April 15 (Bloomberg) -- Yahoo! Inc. Chief Executive Officer Marissa Mayer was bailed out again by Alibaba Group Holding Ltd.
Alibaba, the Chinese e-commerce company that is planning to file for a U.S. initial public offering, posted a 66 percent sales surge for the last three months of 2013 and its fifth straight quarterly profit gain. That sent shares of Yahoo, which owns about 24 percent of Alibaba, soaring as much as 10 percent in extended trading after the company reported first-quarter earnings.
Yahoo itself had first-quarter sales, excluding revenue passed onto partner sites, of $1.09 billion, up from $1.07 billion a year earlier, the company said in a statement today. That compared with analysts’ average estimate of $1.08 billion, according to data compiled by Bloomberg, and was the first sales gain since late 2012. The company projected second-quarter revenue of $1.06 billion to $1.1 billion, in line with analysts’ average estimate of $1.08 billion.
Mayer, almost two years into her tenure, has revamped services and added content to attract users and the advertisers that follow them. That has helped the Sunnyvale, California-based company restore some growth to its core business, as investors have also bought into the stock to get a piece of Alibaba’s results.
“The Alibaba numbers were very, very strong,” said Brian Wieser, an analyst at Pivotal Research Group, who has the equivalent of a hold rating on the stock. “It’s certainly a very strong positive for Alibaba -- and for Yahoo.”
Yahoo shares rose to as high as $37.70 in extended trading, after increasing 2.3 percent to close at $34.21 in New York. The stock is down 15 percent so far this year.

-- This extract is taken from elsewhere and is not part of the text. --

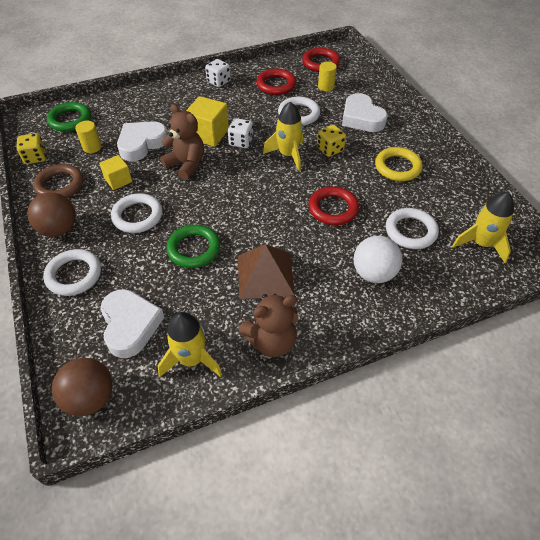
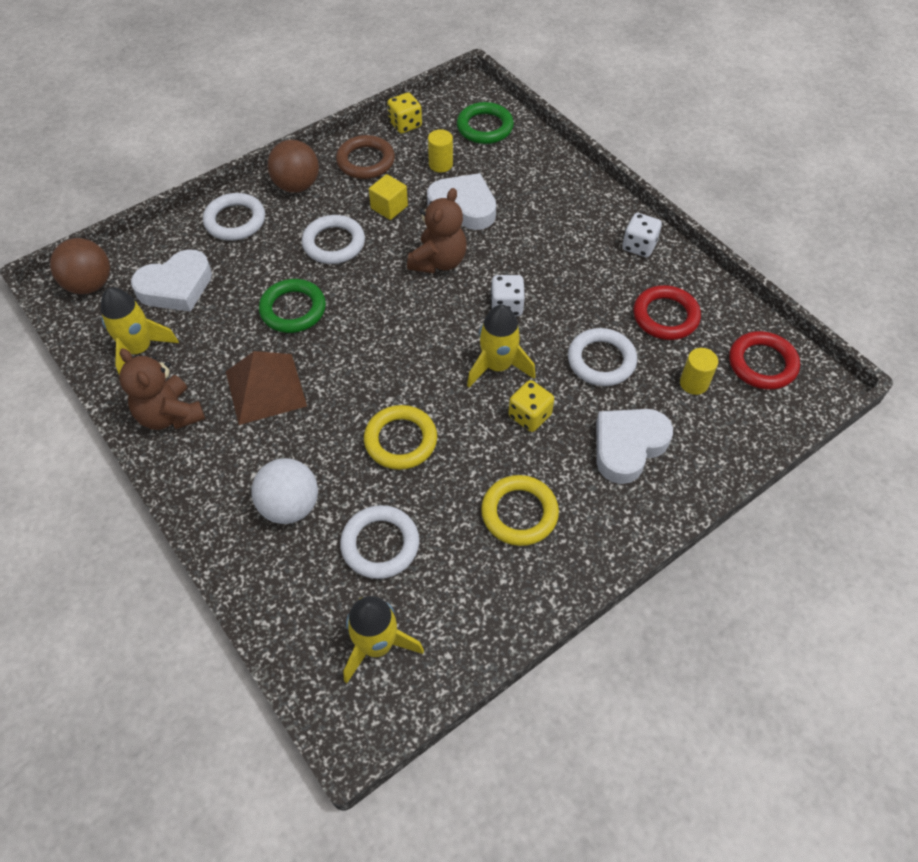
camera: 75 degrees right, 5 degrees up
(208, 134) = (509, 267): yellow cube -> none
(333, 209) = (400, 440): red ring -> yellow ring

For the first quarter, net income was $311.6 million, down from $390.3 million a year earlier, partly due to restructuring charges. Profit, minus items such as stock-based compensation, was 38 cents a share, while analysts had projected 37 cents a share.

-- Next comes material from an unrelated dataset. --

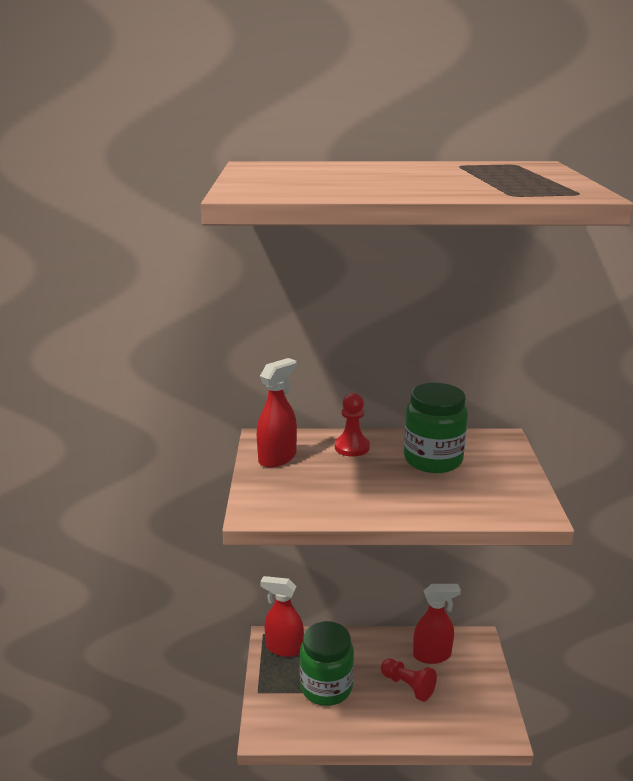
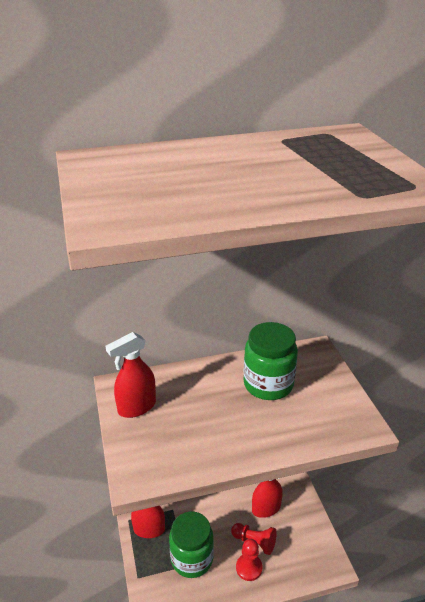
camera: 15 degrees left, 10 degrees up
(277, 458) = (136, 407): red spray bottle -> red spray bottle turned 150 degrees counterclockwise
(352, 447) = (197, 382): red pawn -> red pawn (249, 568)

Sales increased in the first quarter as both of Yahoo’s major advertising services expanded, the company said. Display revenue, which includes graphical ads on the home page, rose 2 percent, while search-based marketing sales jumped 9 percent. The company also continues to pour money into the business.
Total operating expenses rose 16 percent to $1.1 billion during the quarter.

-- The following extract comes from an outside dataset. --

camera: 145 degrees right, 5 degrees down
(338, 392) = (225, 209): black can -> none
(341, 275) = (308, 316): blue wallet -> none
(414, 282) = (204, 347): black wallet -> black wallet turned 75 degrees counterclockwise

“We believe we have moved from our core business being in decline to a point of stable to modest growth,” Mayer said on a conference call. “Our modest success this quarter is an important start.”
Mayer may soon no longer be able to rely on Alibaba to attract investors to Yahoo, as the e-commerce company prepares to file to go public in the U.S. Yahoo has long benefited from its stake in Alibaba, which goes back to a 2005 deal when the Web portal acquired a piece of the Chinese company for $1 billion.
Yahoo is set to sell about 40 percent of its stake in Alibaba at the time of the company’s IPO and then can unload more shares in the future.
Optimism around Alibaba’s valuation helped spur an upgrade of Yahoo’s stock today by Ben Schachter, an analyst at Macquarie Securities USA Inc. The Chinese company could be valued at $160 billion to $180 billion at its IPO, he wrote in a note in which he raised Yahoo’s rating to the equivalent of a buy from a neutral after the shares pulled back recently.
“This is clearly a trading call not, in any way, a positive call on Yahoo’s core fundamentals,” Schachter wrote, putting the company’s price target at $40.
Mayer, after redesigning the company’s services, is adding more professional content to woo users. That’s included hiring high-profile journalists and executives. Earlier this month, the company said it would add a leading name in cosmetics, Bobbi Brown, to be its editor-in-chief of beauty coverage. Katie Couric recently joined to bolster Yahoo’s video efforts and former New York Times columnist David Pogue came aboard to lead technology coverage.
More professional content could be on the way. Yahoo is considering adding high-quality, longer-form video shows that would have multiple episodes, according to people with knowledge of the matter. That would come after striking deals to show other premium content, such as past episodes of “Saturday Night Live,” and backing some shorter-form programs, including Tom Hanks’s animated series “Electric City.”
Mayer said during the call that there would be a bigger focus on premium content for it video services. The spending should be in line with past years’ expenditures, she said.
In addition to video, another key area of focus for the company is mobile. Yahoo said today that it gets about 430 million users from mobile devices, making up more than half its audience.
The efforts come as the company improves its tools for advertising on its services. That includes a feature to help clients better target audiences and an advertising exchange that gives advertisers more tools to manage promotions.